Gold Rally Continues, Antam Bullion Breaks Another Record to Rp 2.5 Mill
Jakarta. Gold prices in Indonesia climbed further on Monday, with Aneka Tambang (Antam) bullion rising Rp 11,000 to a fresh all-time high of Rp 2,502,000 ($149.29) per gram, extending the precious metal’s recent rally.
Data from Logam Mulia showed that Antam gold had already set a previous record on Saturday after gaining Rp 8,000 to Rp 2,491,000 per gram.
The latest increase pushed prices to a new peak.
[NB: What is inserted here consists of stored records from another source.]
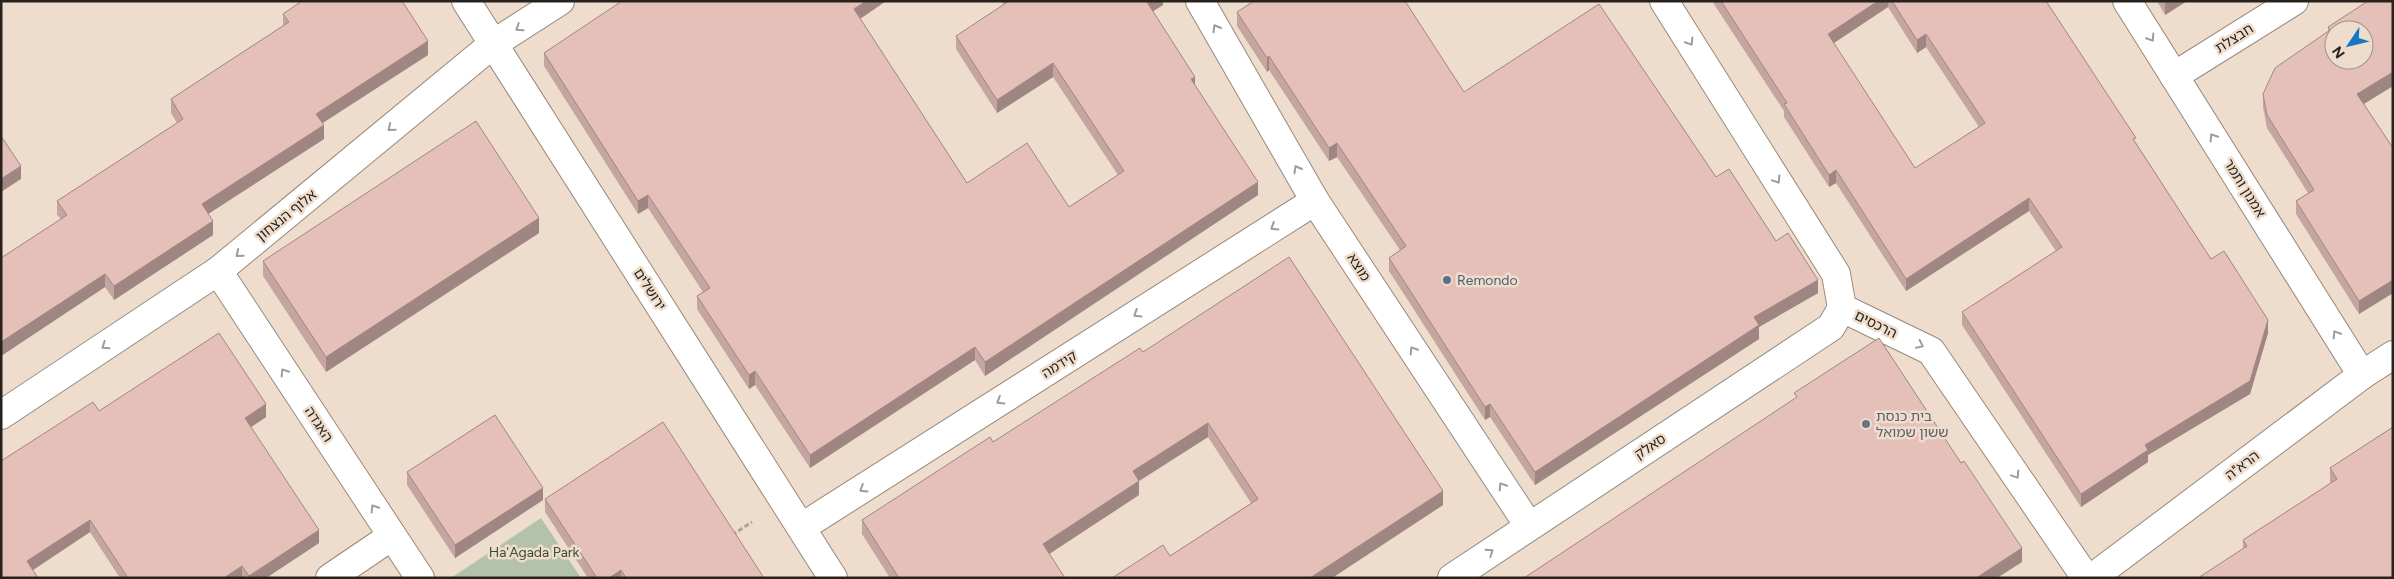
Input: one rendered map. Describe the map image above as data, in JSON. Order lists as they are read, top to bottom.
{
  "streets": {
    "street": [
      "חבצלת",
      "אמנון ותמר",
      "אלוף הנצחון",
      "מוצא",
      "ירושלים",
      "הרכסים",
      "קידמה",
      "האגדה",
      "סאלק",
      "הרא\"ה"
    ]
  },
  "crossings": [
    ["חבצלת", "אמנון ותמר"],
    ["אמנון ותמר", "הרא\"ה"],
    ["אלוף הנצחון", "ירושלים"],
    ["אלוף הנצחון", "האגדה"],
    ["מוצא", "קידמה"],
    ["מוצא", "סאלק"],
    ["ירושלים", "קידמה"],
    ["הרכסים", "סאלק"]
  ],
  "one_way": [
    "אלוף הנצחון",
    "מוצא",
    "הרכסים",
    "קידמה",
    "האגדה"
  ],
  "parks": ["Ha'Agada Park"],
  "places": ["Remondo", "בית כנסת ששון שמואל"],
  "north": "bottom left"
}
Antam’s buyback price also rose Rp 11,000 to Rp 2,361,000 per gram.
Antam Gold Price (Monday, Dec. 22):
- 0,5 gram: Rp 1,301,000
- 1 gram: Rp 2,502,000
- 2 gram: Rp 4,944,000
- 3 gram: Rp 7,391,000
- 5 gram: Rp 12,285,000
- 10 gram: Rp 24,515,000
- 25 gram: Rp 61,162,000
- 50 gram: Rp 122,245,000
- 100 gram: Rp 244,412,000
- 250 gram: Rp 610,765,000
- 500 gram Rp 1,221,320,000
Globally, spot gold remained elevated. Data from goldprice.org showed that as of Dec. 21 at 9:40 p.m. New York time, gold traded at $4,381.57 per ounce, up $27.44 or 0.63%.
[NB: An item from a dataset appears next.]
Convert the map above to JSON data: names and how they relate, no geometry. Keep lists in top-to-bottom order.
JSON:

While many global analysts remain broadly optimistic on gold prices, some expect the rally to lose momentum in 2026. Citing analysis reported by Kitco, veteran technical analyst Avi Gilburt, founder of ElliottWaveTrader, was said to be closely watching resistance around $4,383 per troy ounce.
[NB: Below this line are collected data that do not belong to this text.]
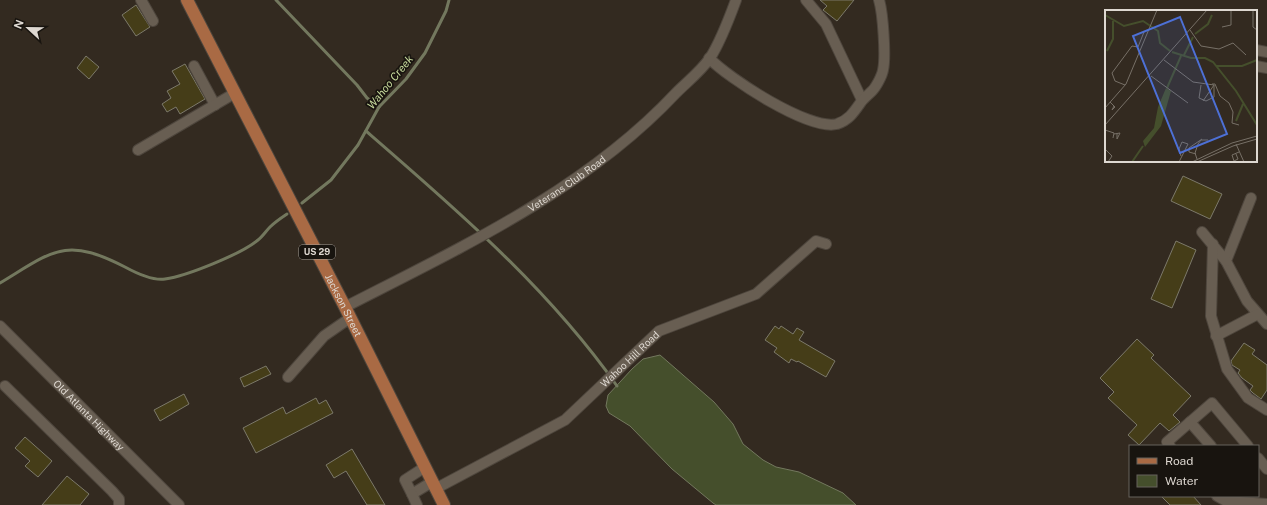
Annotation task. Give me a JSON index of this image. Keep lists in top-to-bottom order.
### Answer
{
  "streets": {
    "main road": ["US 29", "Jackson Street"],
    "street": ["Veterans Club Road", "Wahoo Hill Road", "Old Atlanta Highway"]
  },
  "crossings": [
    ["Veterans Club Road", "Jackson Street"],
    ["Jackson Street", "Wahoo Hill Road"]
  ],
  "water": ["Wahoo Creek"],
  "legend": ["Road", "Water"],
  "north": "left"
}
According to the report, Gilburt assessed that a decisive break above that level could open the way for prices to approach $5,000 per ounce before the rally peaks. As long as resistance holds, however, he expected gold to face a sharp correction, potentially falling back toward $3,800 per ounce, while stressing that such a decline would not necessarily mark the end of the cycle.
He was also described as viewing a potential pullback as a buying opportunity, with one more major rally possible before the cycle concludes. Gilburt reportedly downplayed the role of fundamentals, arguing that price movements tend to be driven more by market structure than by supply-and-demand narratives.
In his analysis, he pointed to the 2008–2011 period, when gold prices eventually fell sharply after peaking despite strong fundamentals and accommodative monetary policy, noting that gold lost more than 30% of its value in 2008 even as equity markets were under heavy pressure.